> Quoted passage:
::::

[mvapich-discuss] [mpich2-dev] Need a hint in debugging a problem that only affects a few machines in our cluster.

Mike Heinz michael.heinz at qlogic.com
Thu Jul 16 15:06:54 EDT 2009


Krishna - just to be clear, this isn't just a problem with the bw program, it happens with all mpi programs tested on these machines. For example, when testing osu_bw, it hangs in Waitall(), polling the Cq, similar to the way bw hung in Barrier().

--
Michael Heinz
Principal Engineer, Qlogic Corporation
King of Prussia, Pennsylvania

-----Original Message-----
From: Krishna Chaitanya Kandalla [mailto:kandalla at cse.ohio-state.edu]
Sent: Thursday, July 16, 2009 1:04 PM
To: Mike Heinz
Cc: mvapich-discuss at cse.ohio-state.edu
Subject: Re: [mvapich-discuss] [mpich2-dev] Need a hint in debugging a problem that only affects a few machines in our cluster.

::::

> Data excerpts:
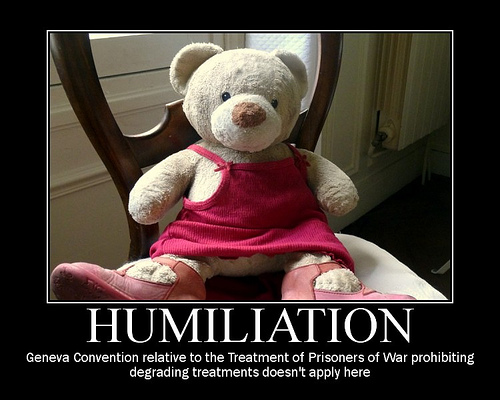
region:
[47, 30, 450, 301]
teddy bear in pink dress sitting on a chair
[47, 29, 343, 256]
the wood chair back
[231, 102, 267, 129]
the brown nose on the teddy bear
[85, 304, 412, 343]
a word in large white letters under the teddy bear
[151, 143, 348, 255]
pink dress on the teddy bear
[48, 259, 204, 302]
the teddy bear's light pink shoe on the left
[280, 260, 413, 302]
the teddy bear's light pink shoe on the right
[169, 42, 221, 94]
the left ear on the teddy bear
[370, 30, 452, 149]
wall radiator on the right side of the teddy bear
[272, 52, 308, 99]
right ear on the teddy bear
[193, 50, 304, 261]
tan bear in dress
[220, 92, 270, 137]
tan bear with brown nose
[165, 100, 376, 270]
teddy bear wearing red dress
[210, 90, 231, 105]
teddy bear with black eyes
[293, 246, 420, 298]
teddy bear wearing shoes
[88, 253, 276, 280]
teddy bear wearing red shoes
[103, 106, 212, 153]
brown wooden back chair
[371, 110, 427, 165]
plug in white radiator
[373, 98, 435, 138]
white radiator on wall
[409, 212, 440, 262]
dark floor in background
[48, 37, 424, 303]
A stuffed animal in the foreground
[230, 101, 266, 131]
Teddy bear's nose is brown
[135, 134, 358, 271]
Teddy bear is wearing a dress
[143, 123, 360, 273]
The dress is pink in color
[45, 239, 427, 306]
Teddy bear's shoes are pink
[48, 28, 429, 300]
Teddy bear is white in color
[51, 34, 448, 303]
Bear is sitting in a chair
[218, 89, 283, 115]
Teddy bear's eyes are black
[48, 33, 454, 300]
Photo was taken in the daytime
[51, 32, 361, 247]
Top of chair is made out of wood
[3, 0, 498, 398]
A motivational poster about humiliation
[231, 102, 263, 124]
The nose of the stuffed bear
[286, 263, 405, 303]
A pink shoe on the bear's left foot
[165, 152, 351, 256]
The stuffed bear has a dress on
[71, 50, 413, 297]
A stuffed bear in a dress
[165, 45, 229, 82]
The right ear of the stuffed bear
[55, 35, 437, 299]
A stuffed bear on a chair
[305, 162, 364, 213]
The left arm of the stuffed bear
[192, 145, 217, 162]
A strap on the tiny dress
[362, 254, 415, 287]
The seat of the chair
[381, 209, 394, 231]
part of the floor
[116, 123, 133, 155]
part of a chair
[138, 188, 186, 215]
part of a doll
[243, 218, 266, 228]
part of a cloth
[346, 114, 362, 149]
part of a door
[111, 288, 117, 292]
part of a shoe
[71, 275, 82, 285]
part of a sole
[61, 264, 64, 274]
tip of a sole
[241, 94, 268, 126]
nose of a doll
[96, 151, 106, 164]
edge of a chair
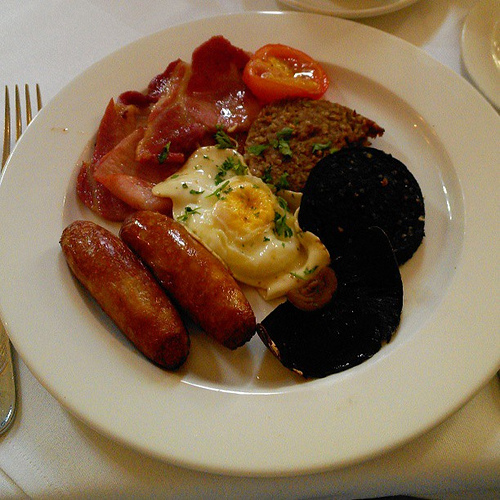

::::

> About this task: Write out the full mailing-list post about the hang on a few cluster machines, shown above, word for word from its subject line to the end of the quoted header.

> Response:
[mvapich-discuss] [mpich2-dev] Need a hint in debugging a problem that only affects a few machines in our cluster.

Mike Heinz michael.heinz at qlogic.com
Thu Jul 16 15:06:54 EDT 2009


Krishna - just to be clear, this isn't just a problem with the bw program, it happens with all mpi programs tested on these machines. For example, when testing osu_bw, it hangs in Waitall(), polling the Cq, similar to the way bw hung in Barrier().

--
Michael Heinz
Principal Engineer, Qlogic Corporation
King of Prussia, Pennsylvania

-----Original Message-----
From: Krishna Chaitanya Kandalla [mailto:kandalla at cse.ohio-state.edu]
Sent: Thursday, July 16, 2009 1:04 PM
To: Mike Heinz
Cc: mvapich-discuss at cse.ohio-state.edu
Subject: Re: [mvapich-discuss] [mpich2-dev] Need a hint in debugging a problem that only affects a few machines in our cluster.